The Papers by Roberta Schultz ©2010
Intro:
Babe sits at the table
in the bright, white kitchen light
and pours a drop of coffee in my milk.
She laughs like a coyote at Red Skelton's latest plight.
My head leans on her knees that feel like silk.

She hands me half a Brillo pad and
we begin to scrub
the stove, the sink, the table and its chrome.
When gray linoleum's shining and
there's nothing left to rub,
we fill our cups and talk about her home.

Chorus;
Oval portrait of her love: all that woolly, black hair raging,
glowering at us from above on the wall.
And the praying hands of Jesus in a golden, lighted frame
sees us all, he sees us all.

"Well, I was doing mill work when I was just your age."
She says this as a fact, without regret.
Then she pulls out some papers from a little cedar chest--
a ritual that I won't soon forget.

"My dad was from Montana, a Blackfoot Indian boy,
the meanest indins in the old wild West."
I touch the papers' edges like
they are the sacred scrolls.
Her story takes the turn I like the best.

Chorus

"My daddy and his daddy joined
the troupe of Buffalo Bill.
They traveled east and camped out at the zoo.
They played the part of indians in the wild west traveling show.
That wasn't hard because that part was true.

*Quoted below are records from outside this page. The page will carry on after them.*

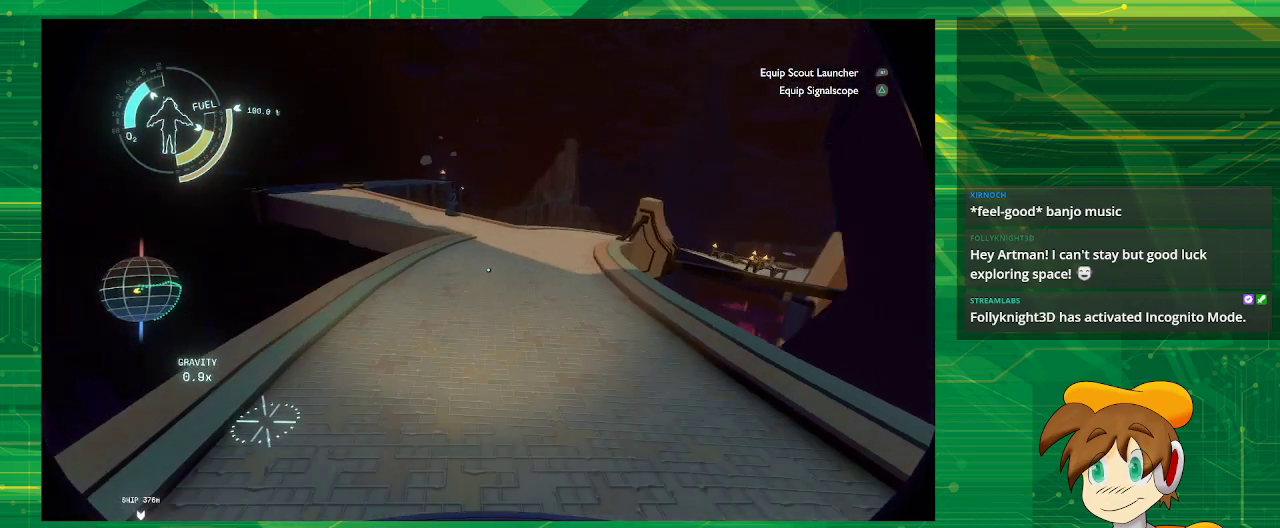
{"buttons": [], "left_stick": "up", "right_stick": "center", "events": []}
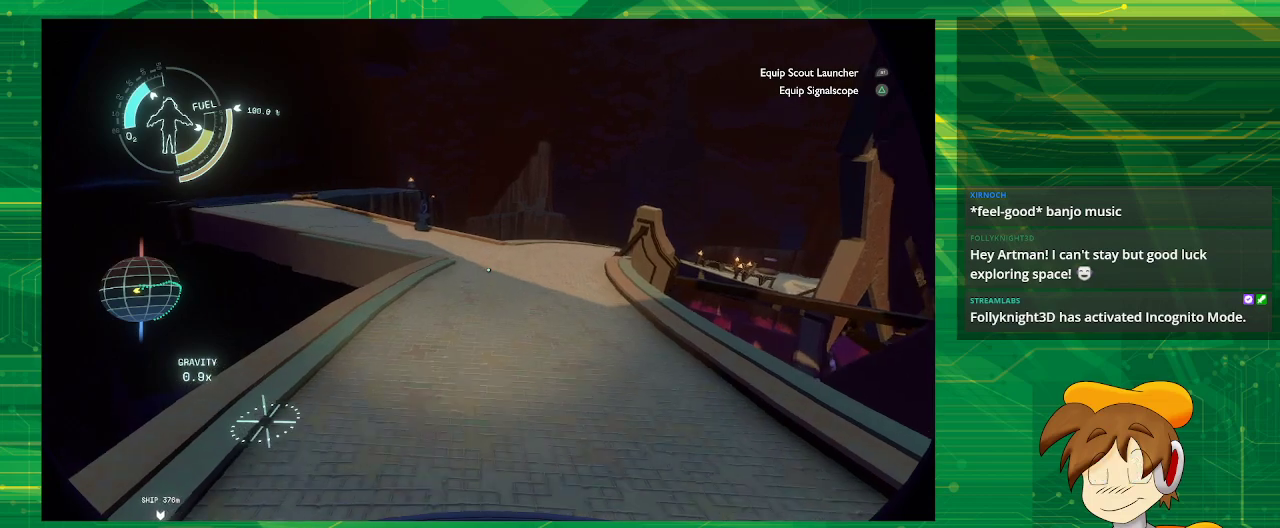
{"buttons": [], "left_stick": "up", "right_stick": "center", "events": []}
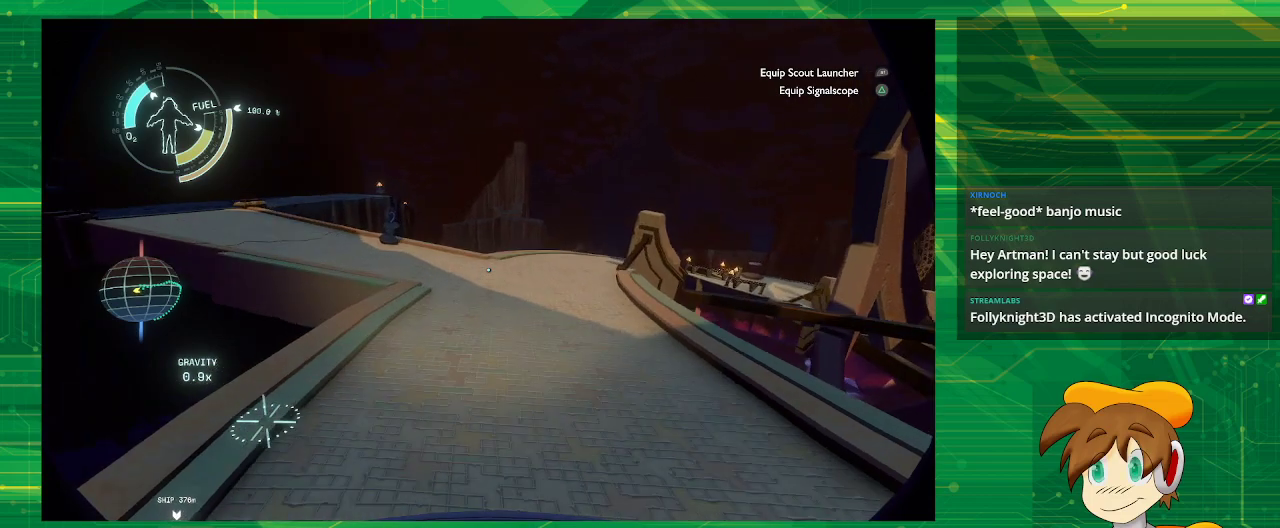
{"buttons": [], "left_stick": "up", "right_stick": "center", "events": []}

When grandpa got in trouble in a bar in Portsmouth town,
they sold my daddy to a farm up there.
These papers tell how daddy would work 'til 21 for
readin;, 'ritin, 'rithmatic and care."

Chorus

Babe folds up the papers with her hands so smooth and brown
and tucks them very gently in their place.
The ceremony ended, we drink our coffee down
and share a little silence in our space.

Chorus.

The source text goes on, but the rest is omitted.